● WHAT THE TASK ASKS
Report back each line of the data that contains the word "commands".

──────

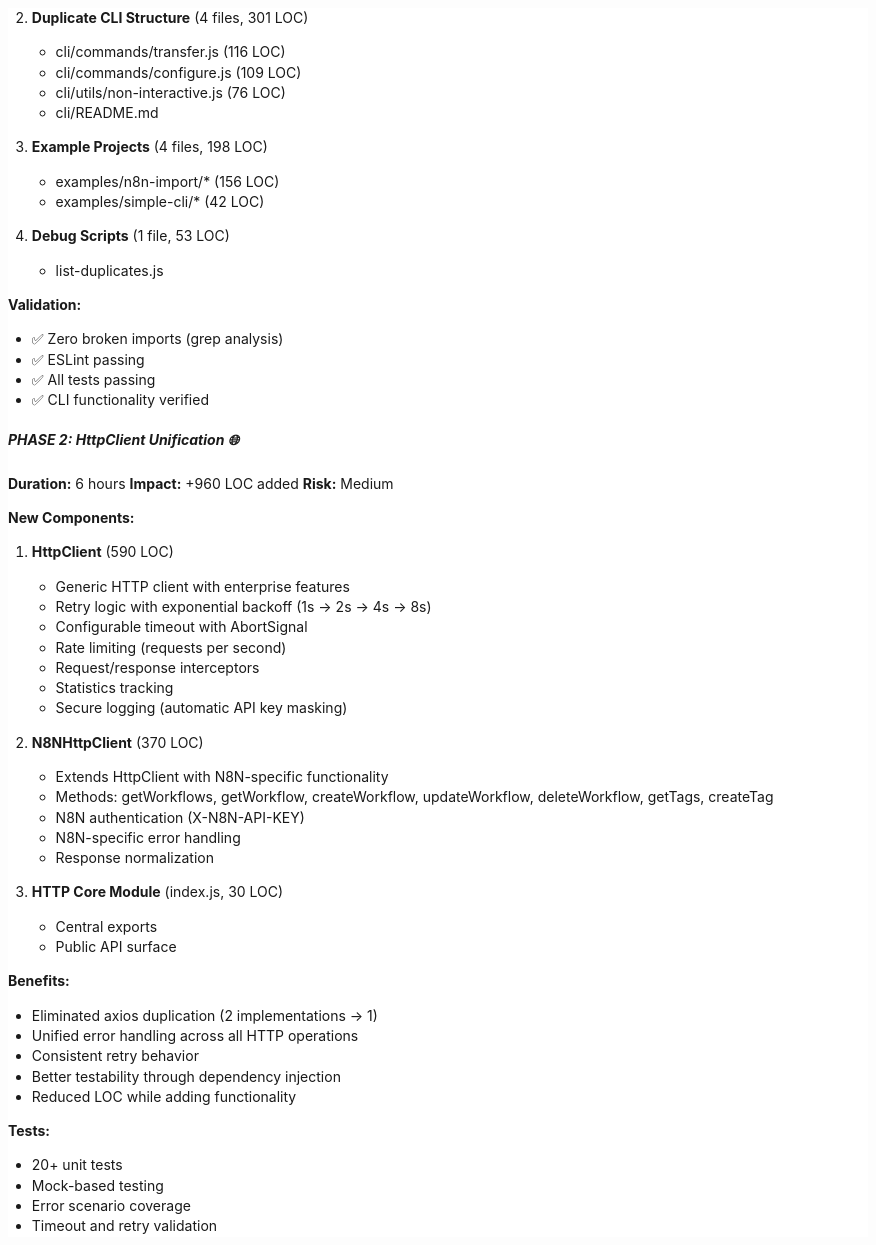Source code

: 2. **Duplicate CLI Structure** (4 files, 301 LOC)
   - cli/commands/transfer.js (116 LOC)
   - cli/commands/configure.js (109 LOC)
   - cli/utils/non-interactive.js (76 LOC)
   - cli/README.md

3. **Example Projects** (4 files, 198 LOC)
   - examples/n8n-import/* (156 LOC)
   - examples/simple-cli/* (42 LOC)

4. **Debug Scripts** (1 file, 53 LOC)
   - list-duplicates.js

**Validation:**
- ✅ Zero broken imports (grep analysis)
- ✅ ESLint passing
- ✅ All tests passing
- ✅ CLI functionality verified

##### PHASE 2: HttpClient Unification 🌐

**Duration:** 6 hours
**Impact:** +960 LOC added
**Risk:** Medium

**New Components:**

1. **HttpClient** (590 LOC)
   - Generic HTTP client with enterprise features
   - Retry logic with exponential backoff (1s → 2s → 4s → 8s)
   - Configurable timeout with AbortSignal
   - Rate limiting (requests per second)
   - Request/response interceptors
   - Statistics tracking
   - Secure logging (automatic API key masking)

2. **N8NHttpClient** (370 LOC)
   - Extends HttpClient with N8N-specific functionality
   - Methods: getWorkflows, getWorkflow, createWorkflow, updateWorkflow, deleteWorkflow, getTags, createTag
   - N8N authentication (X-N8N-API-KEY)
   - N8N-specific error handling
   - Response normalization

3. **HTTP Core Module** (index.js, 30 LOC)
   - Central exports
   - Public API surface

**Benefits:**
- Eliminated axios duplication (2 implementations → 1)
- Unified error handling across all HTTP operations
- Consistent retry behavior
- Better testability through dependency injection
- Reduced LOC while adding functionality

**Tests:**
- 20+ unit tests
- Mock-based testing
- Error scenario coverage
- Timeout and retry validation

──────

● REPLY
   - cli/commands/transfer.js (116 LOC)
   - cli/commands/configure.js (109 LOC)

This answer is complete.